Whether or not it is rocking a Snapdragon 820 or an Exynos 8890 processor, the Samsung Galaxy S7 has proved to be tough to beat in all departments. Rising from the criticism of the Galaxy S6, the S7 is turning out to be probably the best smartphone so far in 2016. The Snapdragon 820 and Exynos 8890 are on the top when it comes to benchmark scores such as GFXBench and Geekbench.
The folks from tech site Gizmodo have conducted a test, comparing this year’s flagship handsets from major OEM’s, the iPhone SE and the older iPhone 6 from 2014. The test, or rather, the competition was ran using Gamebench, measuring FPS on each device, alongside CPU and GPU performance plus energy consumption. The results that came out may be astonishing to some, so do read on with some form of discretion.
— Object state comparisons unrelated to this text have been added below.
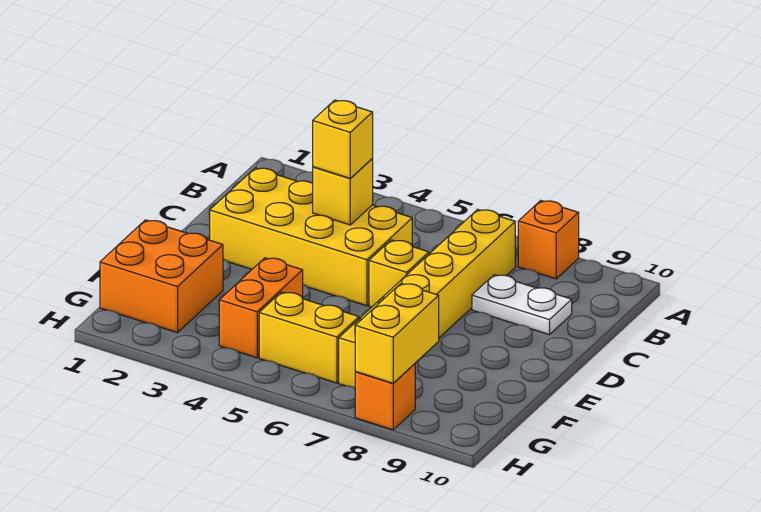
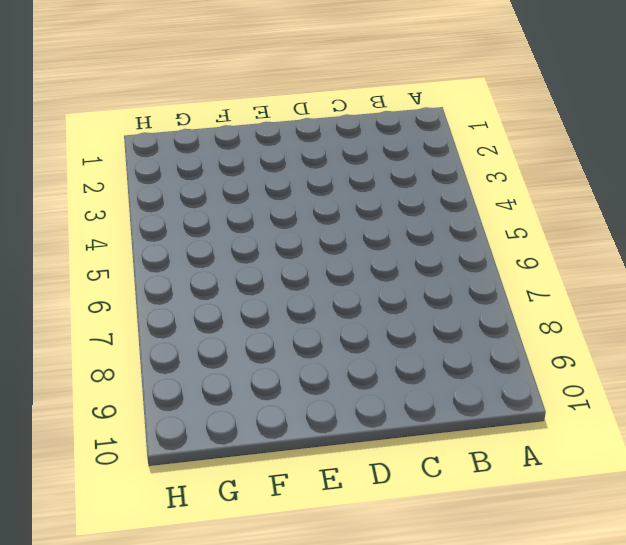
none -> orange brick A8 level 1
none -> yellow brick B7:G7 level 1
none -> yellow brick C2:D5 level 1

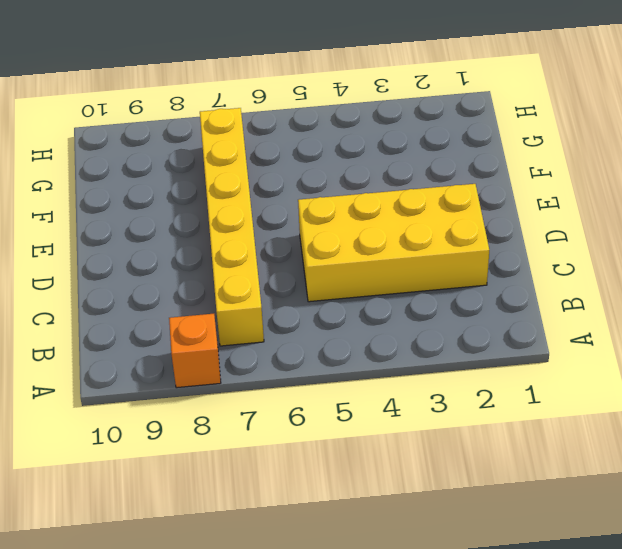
none -> white plate C8:C9 level 1
none -> yellow brick D6 level 1
none -> orange brick F1:G2 level 1

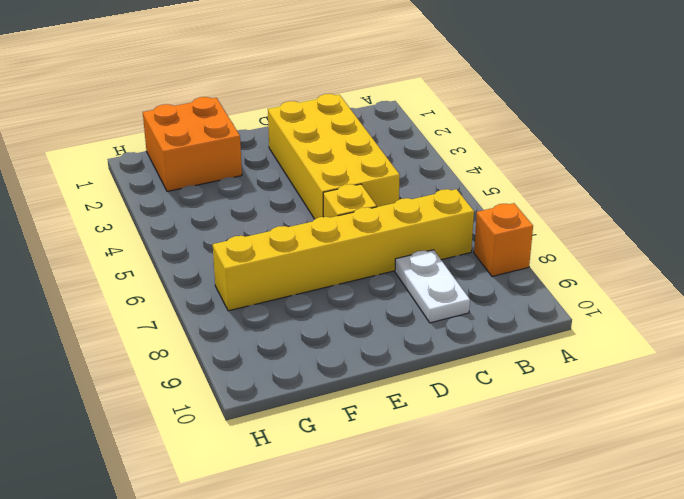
none -> orange brick F4:G4 level 1
none -> yellow brick G5:G6 level 1
none -> orange brick H8 level 1

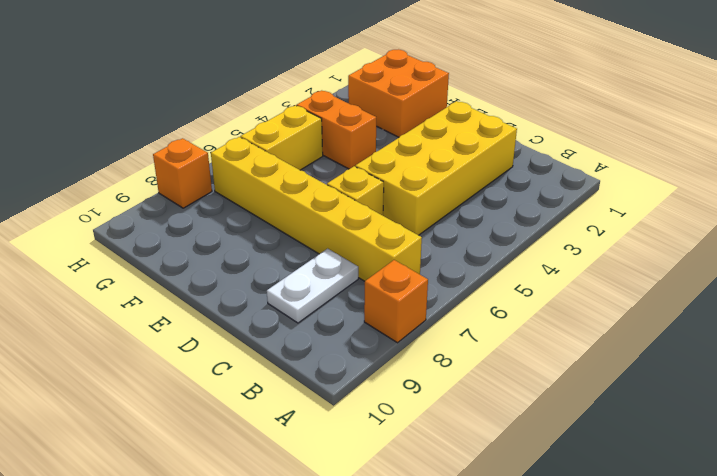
none -> yellow brick C4 level 2
none -> yellow brick G8:H8 level 2
none -> yellow brick C4 level 3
Based on FPS on the graphics-intensive Lara Croft Go, coming in first place is the A9 chip underneath the hood of the 4-inch iPhone SE hitting the 60fps limit, followed not by the S7, but rather, the iPhone 6 with Apple’s A8 chip, both of which are from 2014. The nearly two year old Apple flagship scored only one less than the iPhone SE, scoring 59fps. At this point, you’re probably guessing that Snapdragon 820 devices will most likely score high 50’s in terms of FPS, but it wasn’t the case. In third place sits the Snapdragon 820 Galaxy S7, which ran on only 44 frames per second, quite a gap behind the iOS handsets. The HTC 10 also scored 44fps and the LG G5 came at 42fps.
The key to Apple topping the charts in somewhat real life performance is optimization. Considering the amount of devices running iOS compared to Android, coupled with the fragmentation issue across the Android platform, it isn’t much of a surprise that games and other apps are better optimized for iOS devices, not to mention an easier process for developers as well. Apple has reported a 79% adoption rate for its latest iOS 9 as of March 7th, whereas the adoption rate for Android Marshmallow as of two weeks ago is at a mere 4.6%, with majority of Android users still stuck at Kit Kat (33.4%). The release of the Vulkan API allows developers to utilize GPU’s of Android devices more efficiently, but a significant improvement won’t likely be seen in the near future.